Judge Bybee implicitly provides an answer to this question by arguing, at the end of his dissent, that the court should not certify because "I still don’t think there is any lack of 'controlling precedent in the decisions of the [Arizona S]upreme [C]ourt and intermediate appellate courts' to justify our order." But notice that this quote is not from any federal source, but is instead from Arizona's internal certification statutes. A federal court is not required to follow this standard; rather, Arizona's just telling its own supreme court that it can't answer a question unless the federal court was convinced (i.e., "that it appears to the certifying court") that there is no controlling state precedent.
Now, maybe Judge Bybee is saying (albeit obliquely) that a federal court shouldn't certify unless it's convinced that the state is permitted to answer the question pursuant to its internal state procedures. You could devise comity or other plausible rationales for such a view, but my sense is that they'd come up short. Or maybe the quotation is merely a coy attempt by Judge Bybee to persuade the Arizona Supreme Court not to take up the question, by implicitly arguing that they can't. But this both seems a wrong view of what the Arizona statute says as well as impugns Judge Bybee's motives, so I'll reject that theory as well.
Which leaves the question: So what's the standard, if not state law? Judge Bybee doesn't answer that question, but then again, neither does the majority.
It seems to me that certification is plausible -- and permissible -- if a federal court thinks that there's an actual chance (i.e., a non-hypothetical probability) that the state supreme court will say the law is Y even though existing state precedent says X. So even if there's a one percent chance, that's fine, at least as a categorical matter. Mind you, when you assess whether you should certify, that probability gets thrown into the mix alongside a ton of other equitable considerations. How long will certification take? What's the downside to the parties or the system of delay? What's the probability of not getting an answer back? All these factor into whether you should vote to certify.
So, in the end, I think that Judge Bybee has to do a little bit more here than he does to justify his vote. It'd be one thing if he said "I think there's no chance whatsoever that the current Arizona Supreme Court will change its mind, so certification is improper." And it'd be another thing if he said "I think there's a totally low chance that the Arizona Supreme Court will change its mind, and given the harms unique to this case engendered by delay, certification is thus not worthwhile." But I'd like to see (1) which version of this argument Judge Bybee intends (perhaps both?); and (2) more support for such a conclusion. Since, at least to me, it's not there just yet.

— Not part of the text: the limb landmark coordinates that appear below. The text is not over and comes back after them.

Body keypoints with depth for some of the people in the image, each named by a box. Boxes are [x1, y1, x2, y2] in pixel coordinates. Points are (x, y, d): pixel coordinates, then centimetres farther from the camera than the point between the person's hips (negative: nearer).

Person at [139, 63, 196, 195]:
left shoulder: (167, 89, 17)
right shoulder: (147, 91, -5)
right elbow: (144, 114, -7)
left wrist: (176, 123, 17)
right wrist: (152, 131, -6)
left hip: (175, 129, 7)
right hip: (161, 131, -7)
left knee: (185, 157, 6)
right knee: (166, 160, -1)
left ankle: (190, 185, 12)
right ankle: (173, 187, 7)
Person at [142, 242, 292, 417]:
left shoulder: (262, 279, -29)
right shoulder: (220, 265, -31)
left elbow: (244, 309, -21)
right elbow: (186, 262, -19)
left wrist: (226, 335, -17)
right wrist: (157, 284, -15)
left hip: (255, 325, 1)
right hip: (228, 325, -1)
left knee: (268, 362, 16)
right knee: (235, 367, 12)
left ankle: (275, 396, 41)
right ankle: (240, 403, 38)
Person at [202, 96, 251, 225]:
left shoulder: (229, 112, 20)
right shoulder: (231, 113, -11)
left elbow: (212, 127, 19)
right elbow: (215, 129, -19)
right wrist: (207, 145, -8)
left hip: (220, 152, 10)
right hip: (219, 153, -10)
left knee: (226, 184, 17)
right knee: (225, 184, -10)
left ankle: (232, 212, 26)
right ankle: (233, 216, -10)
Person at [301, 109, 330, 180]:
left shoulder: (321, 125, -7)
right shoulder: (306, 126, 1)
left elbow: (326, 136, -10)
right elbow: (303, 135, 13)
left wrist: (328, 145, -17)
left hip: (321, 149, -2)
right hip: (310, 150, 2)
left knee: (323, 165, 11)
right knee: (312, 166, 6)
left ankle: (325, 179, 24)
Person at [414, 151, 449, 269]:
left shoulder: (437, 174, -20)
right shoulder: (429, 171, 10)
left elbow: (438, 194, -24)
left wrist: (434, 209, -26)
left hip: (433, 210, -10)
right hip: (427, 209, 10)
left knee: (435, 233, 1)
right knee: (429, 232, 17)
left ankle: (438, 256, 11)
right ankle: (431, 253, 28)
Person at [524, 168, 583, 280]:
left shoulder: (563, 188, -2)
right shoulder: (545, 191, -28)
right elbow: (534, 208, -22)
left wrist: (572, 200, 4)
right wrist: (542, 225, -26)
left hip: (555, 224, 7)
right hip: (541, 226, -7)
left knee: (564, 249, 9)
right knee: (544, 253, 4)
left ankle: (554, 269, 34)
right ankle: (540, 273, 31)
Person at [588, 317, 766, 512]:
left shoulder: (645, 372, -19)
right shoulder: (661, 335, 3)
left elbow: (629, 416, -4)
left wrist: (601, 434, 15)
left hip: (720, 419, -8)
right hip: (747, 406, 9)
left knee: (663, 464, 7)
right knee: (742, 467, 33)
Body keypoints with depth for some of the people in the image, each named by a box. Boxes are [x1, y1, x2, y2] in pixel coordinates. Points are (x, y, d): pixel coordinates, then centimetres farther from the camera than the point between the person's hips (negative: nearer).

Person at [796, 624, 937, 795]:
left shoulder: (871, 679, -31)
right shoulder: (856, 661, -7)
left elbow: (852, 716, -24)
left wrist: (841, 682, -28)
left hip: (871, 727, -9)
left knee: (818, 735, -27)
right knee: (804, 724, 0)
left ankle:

This is not a slam at all on Judge Bybee, since the majority doesn't really answer this question either, an issue that in any event I haven't seen virtually anyone else answer either. But it is something to think about. When should a federal court certify when it has some reason to think/hope that state law will change? Particularly with the rise in certification orders in the Ninth Circuit, I'd love to see someone on the court give explication of this issue a shot.